Industrially-produced chlorosilanes are cheap and abundant silicon feedstocks. To obtain various useful organosilicon compounds directly from these chlorosilanes, classical nucleophilic substitution reactions (Kipping method) with reactive organometallic reagents such as Grignard reagents and organolithium are often employed. In contrast, their direct catalytic transformation into beneficial organosilicon compounds remains challenging due to difficulty in cleaving the strong Si-Cl bond(s).
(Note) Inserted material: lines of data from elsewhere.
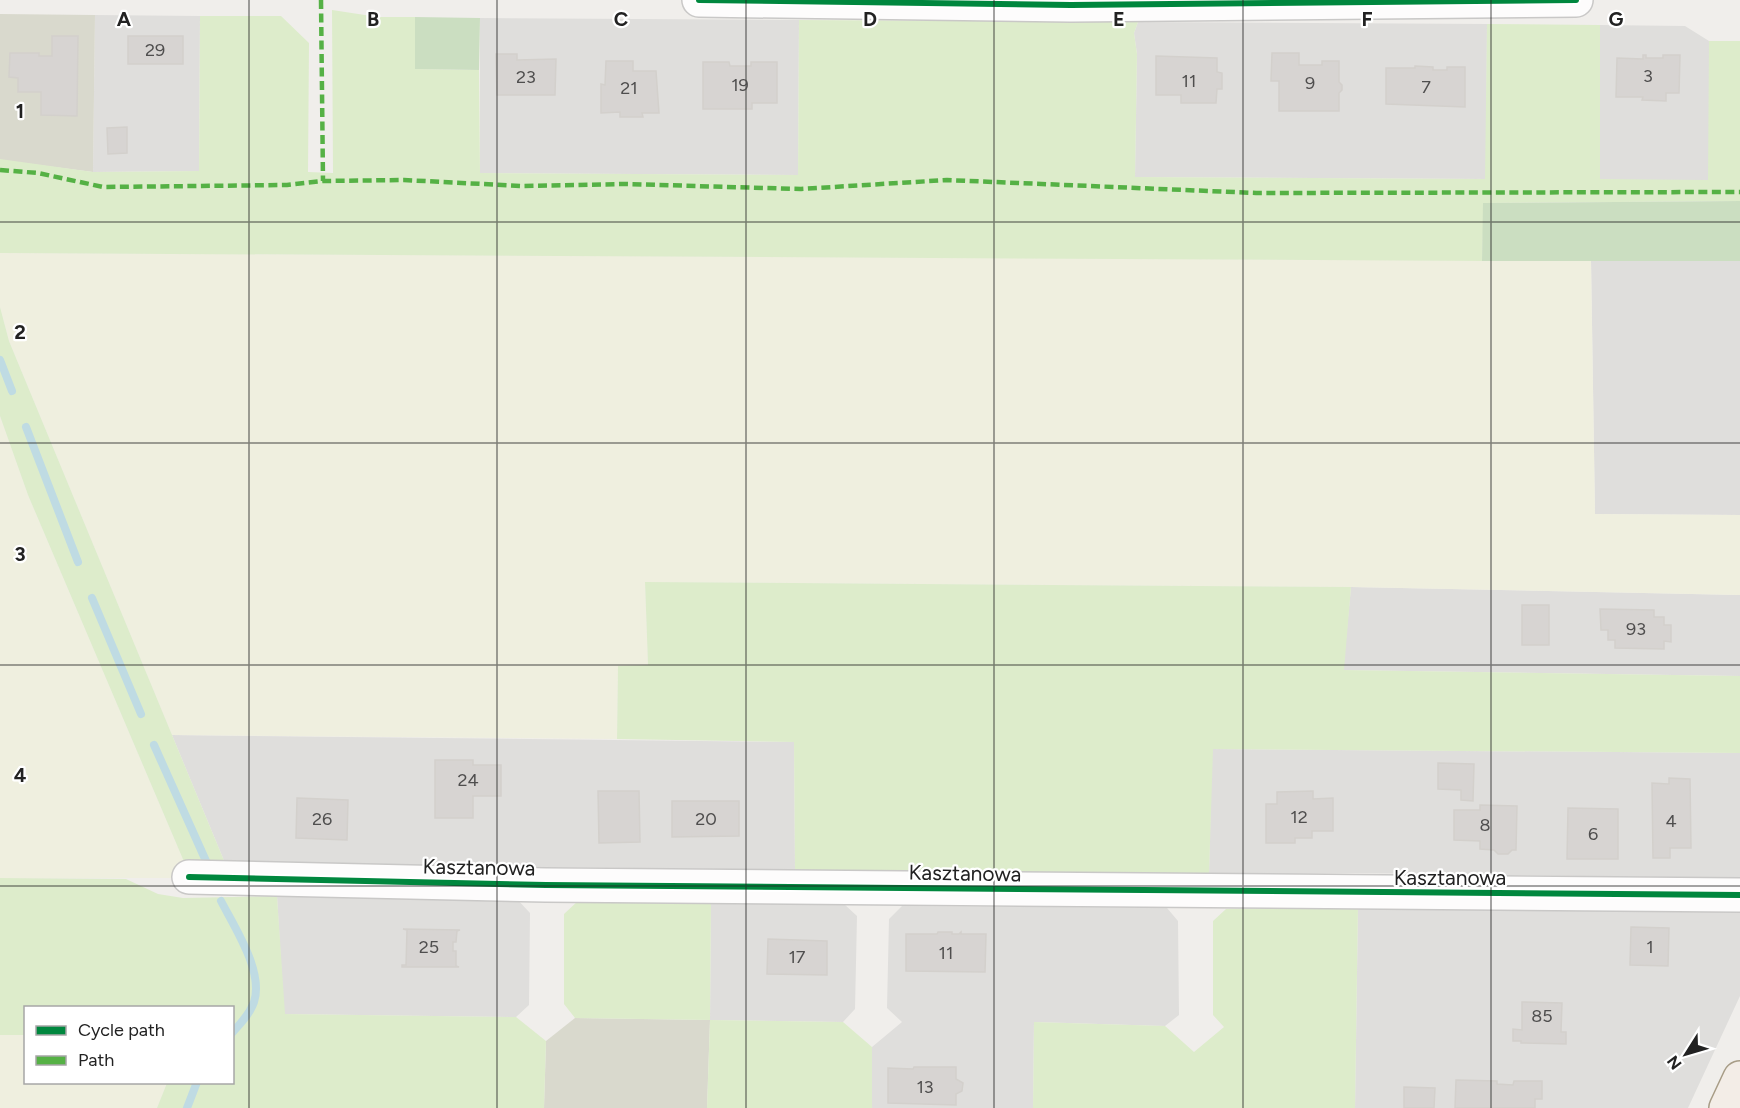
<svg xmlns="http://www.w3.org/2000/svg" width="1740" height="1108" font-family="Figtree,sans-serif">
	<style>
		.residential { fill: #dfdedc }
		.construction { fill: #d9d9cd }
		.farmland { fill: #efefdf }
		.grass { fill: #ddeccb }
		.forest { fill: #cbdec1 }
		.lines { fill: none; stroke-linecap: round; stroke-linejoin: round }
		.stream { stroke: #bfdbe3; stroke-width: 8 }
		.building { fill: #d7d4d2; stroke: #d3d0cc; stroke-width: 1.5 }
		.minor-casing { stroke: #c9c8c7; stroke-width: 36 }
		.major-casing { stroke: #a79c86; stroke-width: 36 }
		.minor { stroke: #fdfcfc; stroke-width: 33 }
		.major { stroke: #f3ede7; stroke-width: 33 }
		.quiet { stroke: #55b145; stroke-width: 4.5; stroke-dasharray: 9 4.5; stroke-linecap: butt }
		.cycleway-casing { stroke: #fff; stroke-width: 10 }
		.cycleway { stroke: #00873e; stroke-width: 6 }
		.grid { fill: none; stroke: #222; stroke-width: 1.5; stroke-opacity: 0.55 }
		.labels { text-anchor: middle; dominant-baseline: central; stroke-width: 4.5; stroke-linejoin: round; paint-order: stroke }
		.number-label { font-size: 18px; fill: #4f4e4e }
		.street-label { font-size: 21px; fill: #222; stroke: #fff }
		.grid-label { font-size: 20px; text-anchor: middle; font-weight: bold; fill: #222; stroke: #fff; stroke-width: 4.5; stroke-linejoin: round; paint-order: stroke }
	</style>
	<rect width="100%" height="100%" fill="#f0eeeb"/>
	<path class="residential" d="M 95,15 L 200,16 L 199,171 L 93,172 Z
		M 480,18 L 799,20 L 798,175 L 480,173 Z
		M 1138,22 L 1487,24 L 1486,179 L 1135,177 L 1137,54 L 1134,33 Z
		M 1600,25 L 1685,26 L 1709,41 L 1709,180 L 1600,180 Z
		M 1591,261 L 1740,261 L 1740,515 L 1595,514 Z
		M 1351,587 L 1740,595 L 1740,676 L 1343,670 Z
		M 172,735 L 794,742 L 795,870 L 225,863 Z
		M 1212,749 L 1740,753 L 1740,878 L 1354,873 L 1209,875 Z
		M 277,896 L 516,898 L 530,913 L 529,1005 L 516,1017 L 284,1014 Z
		M 711,903 L 844,904 L 857,916 L 855,1009 L 843,1022 L 710,1020 Z
		M 902,906 L 1167,908 L 1178,921 L 1179,1015 L 1165,1026 L 1034,1022 L 1033,1108 L 872,1108 L 872,1047 L 902,1022 L 887,1008 L 889,919 Z
		M 1358,907 L 1740,911 L 1740,996 L 1688,1108 L 1355,1108 Z"/>
	<path class="construction" d="M 0,14 L 95,15 L 93,172 L 0,160 Z
		M 575,1018 L 710,1020 L 707,1108 L 544,1108 L 546,1041 Z"/>
	<path class="farmland" d="M 0,253 L 1591,261 L 1595,514 L 1740,515 L 1740,595 L 1351,587 L 645,582 L 648,666 L 618,666 L 617,739 L 172,735 L 9,341 L 0,307 Z
		M 0,416 L 28,495 L 185,864 L 171,878 L 0,878 Z
		M 0,1035 L 25,1035 L 26,1082 L 167,1083 L 157,1108 L 0,1108 Z"/>
	<path class="grass" d="M 332,10 L 378,17 L 415,17 L 415,69 L 479,70 L 480,173 L 798,175 L 799,20 L 1138,22 L 1134,33 L 1137,54 L 1135,177 L 1485,179 L 1487,24 L 1600,25 L 1600,179 L 1708,180 L 1709,41 L 1740,41 L 1740,201 L 1484,203 L 1482,261 L 0,253 L 0,159 L 93,172 L 199,171 L 200,16 L 281,16 L 309,43 L 308,172 L 333,173 Z
		M 0,307 L 9,341 L 225,863 L 185,864 L 28,495 L 0,416 Z
		M 645,582 L 1351,587 L 1344,670 L 1740,676 L 1740,753 L 1213,749 L 1209,875 L 795,870 L 794,742 L 617,739 L 618,666 L 648,665 Z
		M 0,878 L 126,879 L 158,894 L 183,898 L 277,896 L 285,1014 L 516,1017 L 546,1041 L 544,1108 L 157,1108 L 167,1083 L 232,1082 L 232,1008 L 26,1008 L 25,1035 L 0,1035 Z
		M 579,900 L 711,903 L 710,1020 L 843,1022 L 872,1047 L 872,1108 L 707,1108 L 710,1020 L 575,1018 L 564,1004 L 564,914 Z
		M 1358,907 L 1355,1108 L 1033,1108 L 1034,1022 L 1165,1026 L 1194,1052 L 1224,1027 L 1213,1015 L 1213,921 L 1226,909 Z"/>
	<path class="forest" d="M 415,17 L 480,18 L 479,70 L 415,69 Z
		M 1740,201 L 1740,261 L 1482,261 L 1483,203 Z"/>
	<g class="lines">
		<path class="stream" d="M 0,360 L 12,391
			M 26,427 L 78,562
			M 92,598 L 141,714
			M 154,745 L 206,861
			M 221,901 C 235,928 264,972 254,1002 C 250,1014 240,1024 232,1033
			M 187,1108 L 197,1082"/>
	</g>
	<path class="building" d="M 52,36 L 78,36 L 77,116 L 41,115 L 41,92 L 18,92 L 18,78 L 9,77 L 10,53 L 39,53 L 39,56 L 52,56 Z
		M 128,36 L 183,36 L 183,64 L 128,64 Z
		M 1272,53 L 1299,53 L 1299,65 L 1322,65 L 1322,61 L 1339,61 L 1339,82 L 1342,85 L 1342,90 L 1339,93 L 1339,111 L 1279,111 L 1279,81 L 1271,81 Z
		M 496,54 L 517,54 L 517,60 L 556,59 L 555,95 L 497,95 Z
		M 1643,55 L 1646,55 L 1646,58 L 1663,58 L 1663,55 L 1680,55 L 1679,93 L 1666,93 L 1666,101 L 1642,100 L 1643,97 L 1616,97 L 1617,58 L 1643,59 Z
		M 1156,56 L 1217,58 L 1217,72 L 1222,73 L 1222,89 L 1217,89 L 1216,103 L 1181,103 L 1181,95 L 1156,95 Z
		M 606,61 L 633,61 L 633,71 L 656,71 L 659,113 L 642,113 L 643,117 L 620,117 L 620,112 L 601,113 L 601,84 L 605,85 Z
		M 703,62 L 729,62 L 730,66 L 751,66 L 751,62 L 777,62 L 777,103 L 752,103 L 752,109 L 703,109 Z
		M 1415,66 L 1433,67 L 1433,70 L 1447,70 L 1447,67 L 1465,67 L 1465,107 L 1386,104 L 1386,68 L 1415,68 Z
		M 127,127 L 127,153 L 108,154 L 107,128 Z
		M 1522,605 L 1549,605 L 1549,645 L 1522,645 Z
		M 1600,609 L 1654,610 L 1654,617 L 1664,617 L 1664,625 L 1671,625 L 1671,642 L 1664,641 L 1664,649 L 1615,648 L 1615,640 L 1608,640 L 1608,630 L 1601,630 Z
		M 435,760 L 473,760 L 473,765 L 501,765 L 501,796 L 473,796 L 473,818 L 435,818 Z
		M 1438,763 L 1474,764 L 1473,801 L 1461,800 L 1461,790 L 1438,789 Z
		M 1669,778 L 1690,779 L 1691,848 L 1670,848 L 1670,858 L 1653,858 L 1652,783 L 1669,784 Z
		M 598,791 L 639,791 L 640,842 L 599,843 Z
		M 1313,791 L 1313,799 L 1333,798 L 1333,831 L 1312,831 L 1312,838 L 1295,838 L 1295,843 L 1266,843 L 1266,804 L 1277,804 L 1277,792 Z
		M 297,798 L 348,800 L 347,840 L 296,838 Z
		M 672,801 L 739,801 L 739,836 L 672,837 Z
		M 1480,805 L 1517,806 L 1516,850 L 1512,850 L 1508,854 L 1498,854 L 1494,850 L 1480,849 L 1480,841 L 1454,840 L 1454,810 L 1480,810 Z
		M 1568,808 L 1618,809 L 1618,859 L 1567,859 Z
		M 1631,927 L 1669,928 L 1668,966 L 1630,965 Z
		M 403,929 L 460,930 L 457,931 L 456,942 L 453,942 L 453,951 L 456,951 L 456,966 L 459,967 L 402,967 L 402,965 L 406,965 L 407,930 Z
		M 938,932 L 952,932 L 952,934 L 959,934 L 961,932 L 961,934 L 986,934 L 985,972 L 906,971 L 906,934 L 937,934 Z
		M 768,939 L 827,941 L 827,975 L 767,974 Z
		M 1522,1002 L 1562,1003 L 1561,1032 L 1566,1032 L 1566,1044 L 1521,1043 L 1521,1041 L 1513,1041 L 1513,1029 L 1522,1030 Z
		M 914,1067 L 956,1067 L 956,1079 L 963,1083 L 962,1091 L 956,1094 L 956,1105 L 888,1103 L 888,1068 L 913,1069 Z
		M 1456,1080 L 1497,1081 L 1497,1084 L 1513,1085 L 1514,1081 L 1542,1081 L 1542,1099 L 1535,1099 L 1535,1108 L 1455,1108 Z
		M 1404,1087 L 1435,1088 L 1434,1108 L 1404,1108 Z"/>
	<g class="lines">
		<g class="minor-casing">
			<path id="minor" d="M 699,0 L 1071,5 L 1576,0
				M 189,877 L 546,885 L 1740,895"/>
		</g>
		<g class="major-casing">
			<path id="major" d="M 1726,1108 L 1740,1078"/>
		</g>
		<use href="#minor" class="minor"/>
		<use href="#major" class="major"/>
		<path class="quiet" d="M 321,0 L 323,181
			M 0,170 L 38,173 L 103,187 L 287,185 L 323,181 L 404,180 L 522,186 L 625,184 L 801,189 L 947,180 L 1256,193 L 1740,192"/>
		<g class="cycleway-casing">
			<path id="cycleway" d="M 699,0 L 1071,5 L 1576,0
				M 189,877 L 546,885 L 1740,895"/>
		</g>
		<use href="#cycleway" class="cycleway"/>
	</g>
	<path class="grid" d="M 249,0 L 249,1108M 497,0 L 497,1108M 746,0 L 746,1108M 994,0 L 994,1108M 1243,0 L 1243,1108M 1491,0 L 1491,1108M 0,222 L 1740,222M 0,443 L 1740,443M 0,665 L 1740,665M 0,886 L 1740,886"/>
	<g class="labels">
		<g class="number-label">
			<text x="155" y="50">29</text>
			<text x="1648" y="76">3</text>
			<text x="526" y="77">23</text>
			<text x="1189" y="81">11</text>
			<text x="1310" y="83">9</text>
			<text x="740" y="85">19</text>
			<text x="1426" y="87">7</text>
			<text x="629" y="88">21</text>
			<text x="1636" y="629">93</text>
			<text x="468" y="780">24</text>
			<text x="1299" y="817">12</text>
			<text x="322" y="819">26</text>
			<text x="706" y="819">20</text>
			<text x="1671" y="821">4</text>
			<text x="1485" y="825">8</text>
			<text x="1593" y="834">6</text>
			<text x="429" y="947">25</text>
			<text x="1650" y="947">1</text>
			<text x="946" y="953">11</text>
			<text x="797" y="957">17</text>
			<text x="1542" y="1016">85</text>
			<text x="925" y="1087">13</text>
		</g>
		<g class="street-label">
			<text transform="translate(479 867) rotate(1)">Kasztanowa</text>
			<text transform="translate(965 873) rotate(1)">Kasztanowa</text>
			<text x="1450" y="877">Kasztanowa</text>
		</g>
	</g>
	<g class="grid-label">
		<text x="124" y="26">A</text>
		<text x="373" y="26">B</text>
		<text x="621" y="26">C</text>
		<text x="870" y="26">D</text>
		<text x="1119" y="26">E</text>
		<text x="1367" y="26">F</text>
		<text x="1616" y="26">G</text>
		<text x="20" y="118">1</text>
		<text x="20" y="339">2</text>
		<text x="20" y="561">3</text>
		<text x="20" y="782">4</text>
	</g>
	<rect x="24" y="1006" width="210" height="78" fill="#ffffff" stroke="#a7a7a7" stroke-width="1.5"/>
	<rect x="36" y="1026" width="30" height="9" fill="#00873e" stroke="#a7a7a7" stroke-width="1.5"/>
	<text x="78" y="1036" font-size="18" fill="#222222">Cycle path</text>
	<rect x="36" y="1056" width="30" height="9" fill="#55b145" stroke="#a7a7a7" stroke-width="1.5"/>
	<text x="78" y="1066" font-size="18" fill="#222222">Path</text>
	<g transform="translate(1686 1054) rotate(233)" stroke="#ffffff" stroke-width="4.5" paint-order="stroke">
	<path d="M0-4.5L10 22L0 15L-10 22Z" fill="#222222"/>
	<text y="-9" font-size="16" font-weight="bold" text-anchor="middle" fill="#222222">N</text>
	</g>
</svg>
To address this issue, we hypothesized that the activation of chlorosilanes with transition metal catalysts could be achieved with the cooperative assistance of Lewis acids by stabilizing the transition state or products. We initially developed Ni-catalyzed silyl-Heck reaction of chlorosilanes and styrenes. The aid of trimethylaluminum dramatically assisted silyl-Heck reaction to afford the corresponding alkenylsilanes. Successively, we also achieved the Ni-catalyzed cross-coupling reaction of chlorosilanes with trialkylaluminum species. Interestingly, the selective monoalkylation of dichlorosilanes was achieved to form various monochrolosilanes with a variety of alkyl substituents, which are useful raw materials for silicones. To further broaden the scope of this cross-coupling reaction, we then developed Pd-catalyzed cross-coupling reaction of chlorosilanes with dimethylaluminum chloride. The broader generality of di-, tri- and tetrachlorosilanes was revealed in the selective methylation to provide the corresponding methylmonochlorosilanes. Finally, we demonstrated computational study on the activation of Si-Cl bond by the cooperation of palladium and aluminum Lewis acid.